======== STORED DATA ========
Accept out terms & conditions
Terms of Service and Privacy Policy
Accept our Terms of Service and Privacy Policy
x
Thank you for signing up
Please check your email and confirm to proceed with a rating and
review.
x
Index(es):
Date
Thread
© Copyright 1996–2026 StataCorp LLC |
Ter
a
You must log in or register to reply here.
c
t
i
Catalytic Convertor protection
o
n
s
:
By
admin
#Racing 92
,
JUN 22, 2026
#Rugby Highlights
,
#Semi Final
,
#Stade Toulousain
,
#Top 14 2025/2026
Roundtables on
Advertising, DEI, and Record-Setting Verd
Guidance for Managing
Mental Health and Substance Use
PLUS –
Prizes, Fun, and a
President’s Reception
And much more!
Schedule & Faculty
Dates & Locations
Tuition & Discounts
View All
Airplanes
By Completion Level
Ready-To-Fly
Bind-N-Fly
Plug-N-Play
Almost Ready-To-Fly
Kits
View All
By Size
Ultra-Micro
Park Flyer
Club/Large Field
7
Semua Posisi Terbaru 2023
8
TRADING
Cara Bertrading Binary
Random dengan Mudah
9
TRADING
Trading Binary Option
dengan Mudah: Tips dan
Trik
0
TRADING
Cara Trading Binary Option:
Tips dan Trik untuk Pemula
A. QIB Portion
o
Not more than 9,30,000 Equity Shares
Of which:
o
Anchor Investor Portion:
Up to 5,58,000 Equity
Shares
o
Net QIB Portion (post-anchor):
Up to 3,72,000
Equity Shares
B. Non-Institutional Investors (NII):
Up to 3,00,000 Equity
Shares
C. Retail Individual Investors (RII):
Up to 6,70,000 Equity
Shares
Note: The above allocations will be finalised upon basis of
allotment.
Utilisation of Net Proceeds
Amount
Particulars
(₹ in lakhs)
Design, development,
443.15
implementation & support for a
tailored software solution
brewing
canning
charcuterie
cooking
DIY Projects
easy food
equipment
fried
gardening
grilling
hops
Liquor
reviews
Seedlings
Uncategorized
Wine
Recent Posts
========
§ JOB ITEM
List every line in the records above that contains the word "Service". Uppercase and lowercase letters count as different.

§ COMPLETED EXERCISE
Terms of Service and Privacy Policy
Accept our Terms of Service and Privacy Policy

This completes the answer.